_DIRECTIONS_
Please transcribe the data that follows exactly as given, leaving out every picture.

_MATERIAL TO PROCESS_
════════════════
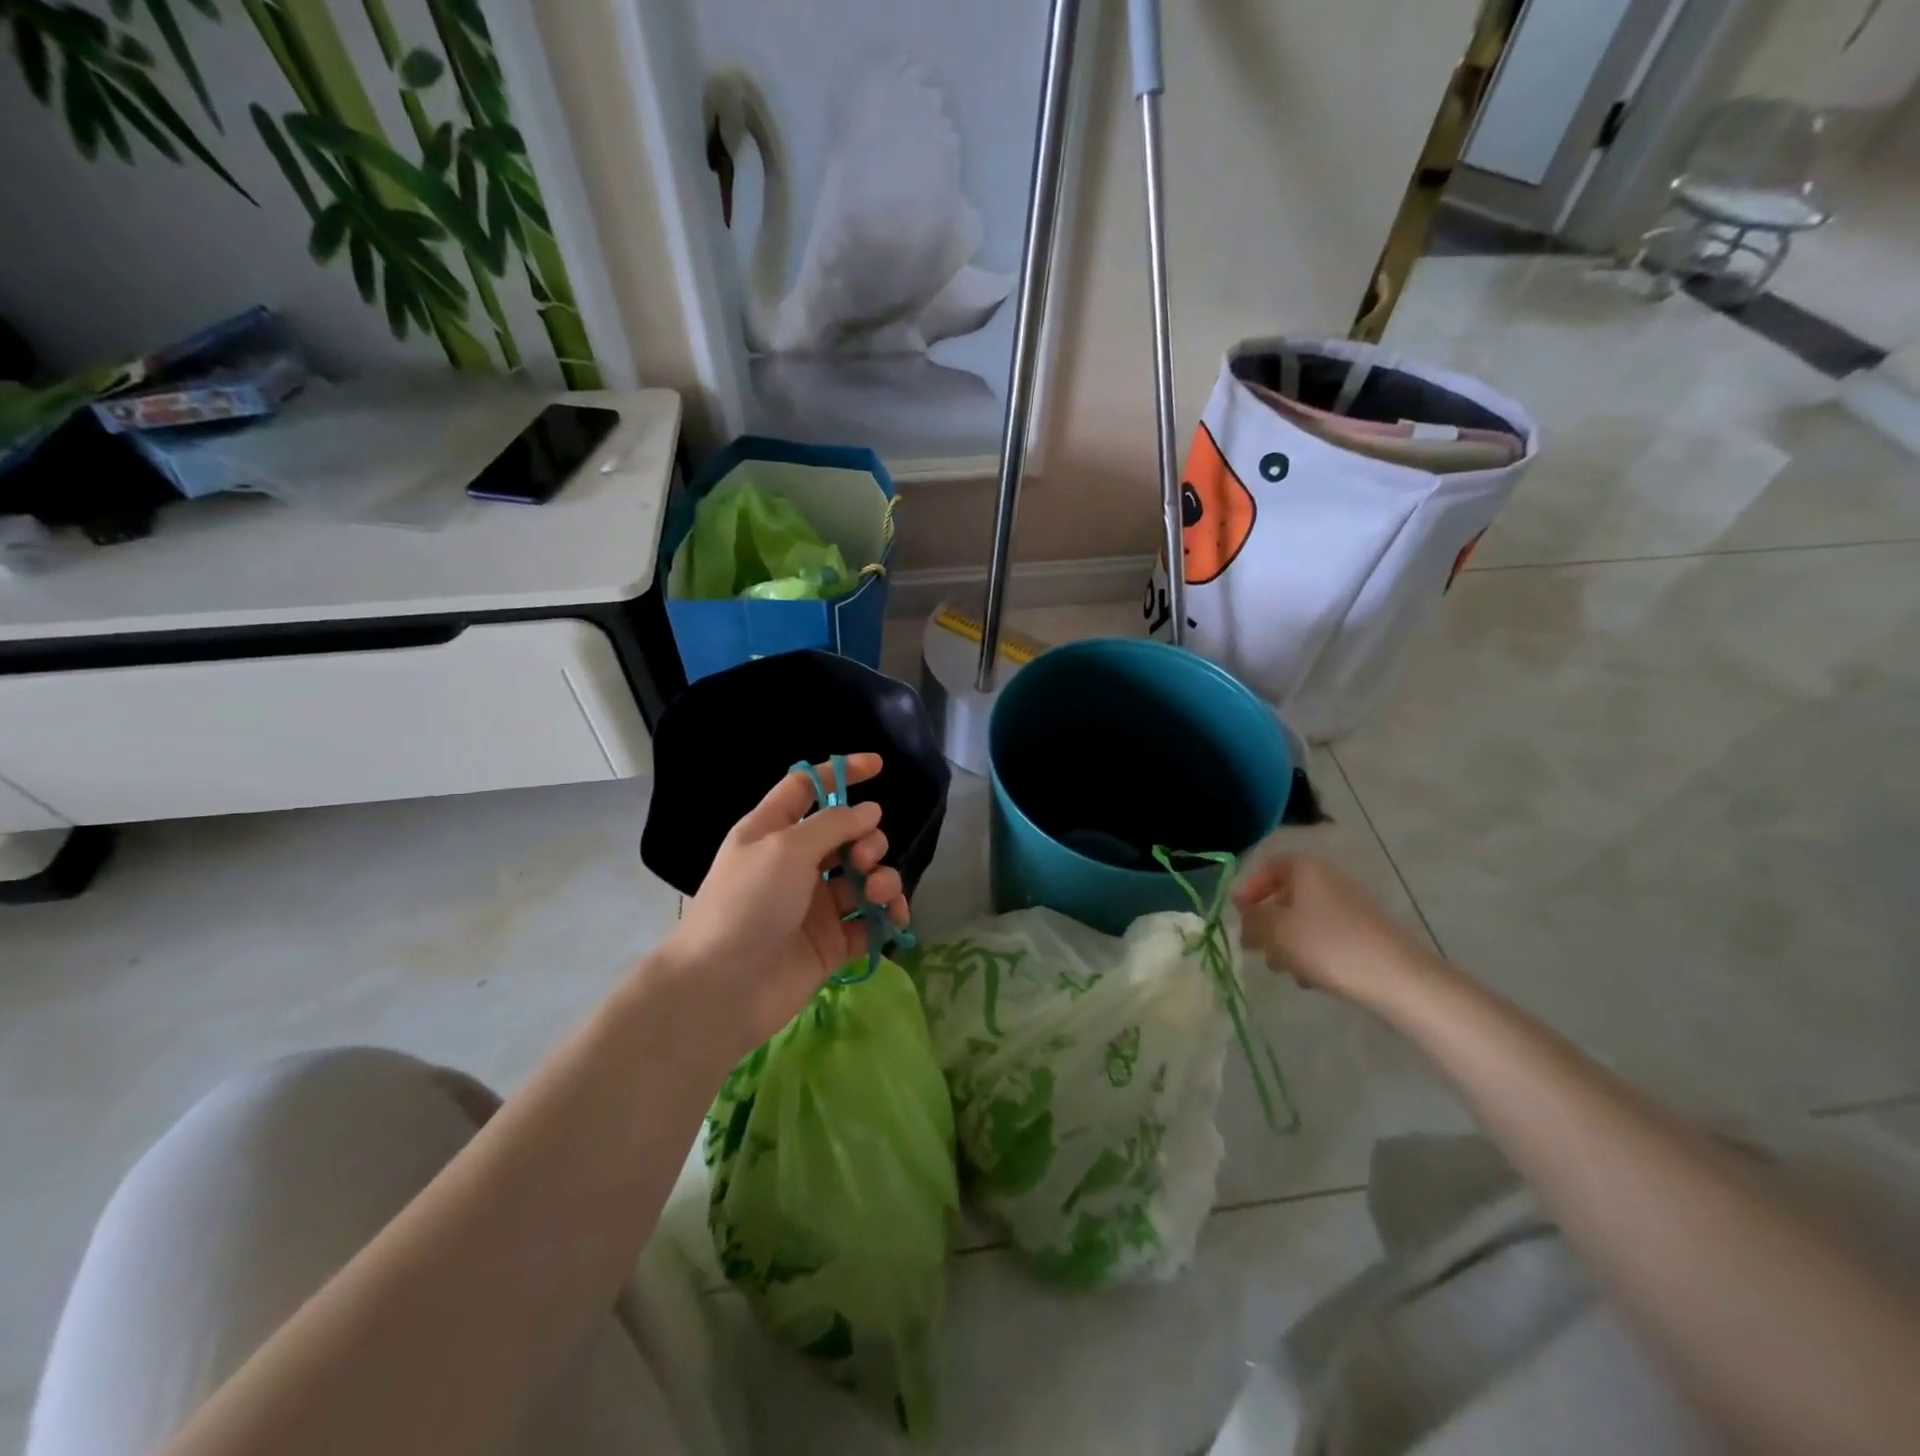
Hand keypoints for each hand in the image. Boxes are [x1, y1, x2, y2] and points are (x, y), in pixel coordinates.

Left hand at [658, 754, 908, 1053]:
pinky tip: (894, 918)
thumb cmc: (747, 904)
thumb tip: (871, 812)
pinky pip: (870, 919)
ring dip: (881, 876)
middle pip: (846, 834)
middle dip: (867, 839)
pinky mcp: (832, 941)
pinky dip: (887, 914)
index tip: (878, 766)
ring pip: (864, 876)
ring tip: (877, 892)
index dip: (840, 773)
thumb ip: (833, 824)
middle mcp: (795, 863)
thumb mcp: (786, 848)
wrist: (724, 988)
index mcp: (772, 831)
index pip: (808, 788)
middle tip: (861, 858)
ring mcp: (815, 904)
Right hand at [1232, 854, 1436, 1006]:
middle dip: (1268, 923)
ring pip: (1305, 920)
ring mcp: (1351, 906)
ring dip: (1288, 943)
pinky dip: (1313, 952)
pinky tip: (1312, 979)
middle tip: (1258, 949)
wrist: (1397, 979)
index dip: (1248, 889)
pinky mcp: (1365, 933)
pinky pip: (1326, 937)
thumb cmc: (1327, 945)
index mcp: (1306, 869)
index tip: (1238, 916)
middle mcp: (1329, 880)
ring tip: (1286, 970)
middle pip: (1286, 896)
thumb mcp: (1275, 931)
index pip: (1268, 867)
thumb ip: (1251, 922)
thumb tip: (1247, 921)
════════════════
_ANSWER TO THIS TASK_
Hand keypoints for each hand in the image. Boxes are [x1, y1, x2, y2] and points are (x, y), in pixel coordinates.

Left hand at [658, 754, 908, 1053]:
pinky tip: (894, 918)
thumb cmc: (747, 904)
thumb tip: (871, 812)
pinky pip: (870, 919)
ring dip: (881, 876)
middle pip: (846, 834)
middle dip: (867, 839)
pinky mcp: (832, 941)
pinky dip: (887, 914)
index tip: (878, 766)
ring pip: (864, 876)
ring tip: (877, 892)
index dip: (840, 773)
thumb ip: (833, 824)
middle mcp: (795, 863)
thumb mcp: (786, 848)
wrist: (724, 988)
index mcp: (772, 831)
index pip: (808, 788)
middle tip: (861, 858)
ring mcp: (815, 904)
Right hand at [1232, 854, 1436, 1006]:
middle dip: (1268, 923)
ring pip: (1305, 920)
ring mcp: (1351, 906)
ring dip: (1288, 943)
pinky dip: (1313, 952)
pinky tip: (1312, 979)
middle tip: (1258, 949)
wrist: (1397, 979)
index dip: (1248, 889)
pinky mcp: (1365, 933)
pinky pip: (1326, 937)
thumb cmc: (1327, 945)
index mcp: (1306, 869)
index tip: (1238, 916)
middle mcp: (1329, 880)
ring tip: (1286, 970)
middle pip: (1286, 896)
thumb mcp: (1275, 931)
index pip: (1268, 867)
thumb ip: (1251, 922)
thumb tip: (1247, 921)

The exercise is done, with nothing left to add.